Small to medium-sized businesses have to go the extra mile to stand out from competitors, particularly when those competitors can afford the best advertising campaigns. In the past we could compensate with networking, by attending conferences, trade fairs, or local groups. Now those options have gone, how can you compete with bigger businesses?
In many ways, the principles of virtual networking and prospecting are the same, but unlike a crowded coffee break, you have to work harder to strike up a conversation. Online you need to build up small talk, such as likes and shares, over a longer period of time.

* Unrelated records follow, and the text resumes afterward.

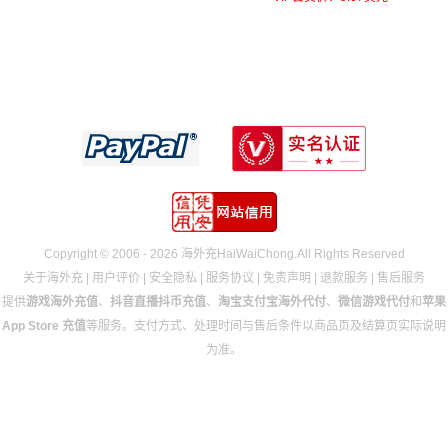
Copyright © 2006 - 2026 海外充HaiWaiChong.All Rights Reserved
关于海外充
|
用户评价
|
安全隐私
|
服务协议
|
免责声明
|
退款服务
|
售后服务
提供
游戏海外充值
、
抖音直播抖币充值
、
淘宝支付宝海外代付
、
微信游戏代付
和
苹果
App Store 充值
等服务。支付方式、处理时间与售后条件以商品页及结算页实际说明
为准。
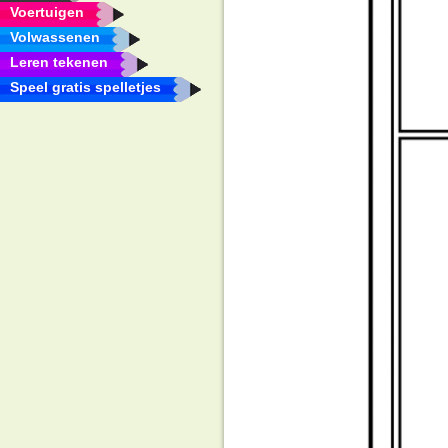
Voertuigen
Volwassenen
Leren tekenen
Speel gratis spelletjes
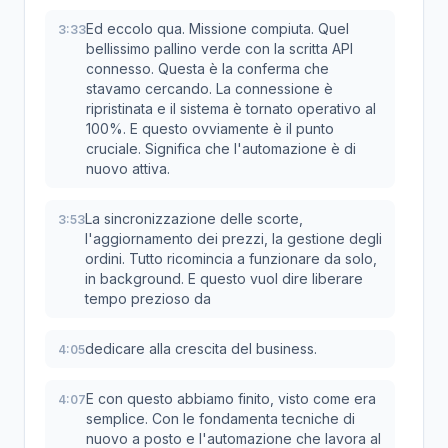
Ed eccolo qua. Missione compiuta. Quel
3:33
bellissimo pallino verde con la scritta API
connesso. Questa è la conferma che
stavamo cercando. La connessione è
ripristinata e il sistema è tornato operativo al
100%. E questo ovviamente è il punto
cruciale. Significa che l'automazione è di
nuovo attiva.
La sincronizzazione delle scorte,
3:53
l'aggiornamento dei prezzi, la gestione degli
ordini. Tutto ricomincia a funzionare da solo,
in background. E questo vuol dire liberare
tempo prezioso da
dedicare alla crescita del business.
4:05
E con questo abbiamo finito, visto come era
4:07
semplice. Con le fondamenta tecniche di
nuovo a posto e l'automazione che lavora al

The best place to network depends on who you need to talk to. People tend to use LinkedIn to sell professional services, but if your target market is people and businesses in your area, you should be able to find Facebook groups covering the parts of the country that you would like to sell to. Instagram and Twitter can be more difficult to network on, so we’ve focussed on Facebook and LinkedIn.
Get your profile right
Use a photo that shows your face clearly, or if you’re very shy, something innocuous. In person we all build rapport by talking to faces, whether we’re good at reading body language or not. When people interact with posts and comments, they’re building a rapport with your photo, so pick an image that you’re comfortable with as your work persona and you’ll attract the kind of people you want to work with.
You should also have a look at your profile as other people will see it and think about what it says to potential clients.
Follow any group administrator rules
When you know who you’d like to interact with and where, you can find and join as many groups as possible on LinkedIn and Facebook. The first rule for any social media platform is to make sure you follow the rules of any group you join. If a group states that you aren’t allowed to advertise your business, be careful about how your posts might appear. You could leave a bad impression if you get told off or banned by group administrators!
It’s still worth joining groups so you can see your competitors, find out what your potential clients are interested in and contact those that you’d like to work with.
Whichever platforms you use, it’s best to post regularly. Not posting on a social media platform is worse than being a wallflower at an in-person event, because no one can see you at all virtually.
On LinkedIn and Facebook, the usual advice is that it’s better for your visibility if you write a new post on your own newsfeed, but to build relationships with potential clients, you need to be more generous. Sharing, liking and commenting on the posts of people you’d like to network with helps their visibility at the same time as introducing you to their circle.
Comment sections are a great way to network with people that you aren’t already connected with. They’re a little like small talk in the queue for refreshments, except that you don’t need to find your business cards while holding a coffee. Having had a discussion, it’s much easier to send a message to talk further.
Show them that you’re worth talking to
Since you can’t usually post traditional adverts in virtual groups, being helpful is a more subtle way of advertising your expertise. People won’t read a long explanation and you don’t want to give your expertise away for free, so a brief answer followed by “if you need more help, please contact me” is enough.
Remember to specify how they should contact you, so it’s as easy as possible for them to follow up. If they have to stop and think “did they mean email or private messaging?”, they’re less likely to follow through.
Look for mutual contacts
All of the main social media channels allow you to see friends of friends, or second connections, if those people have opted in. 15 years ago someone might have hesitated to ask a contact to introduce them to a new contact virtually, but it’s normal now that so many businesses use social media platforms for marketing and networking.
Return favours and share goodwill
Offline it can be difficult to make introductions unless the two people you think could work together are in the same room. The beauty of online networking is that it takes seconds to tag someone in a comment and say “this person could help you”. It may seem a small gesture at the time, but every little introduction is a step on the way to success for you and anyone that joins your network.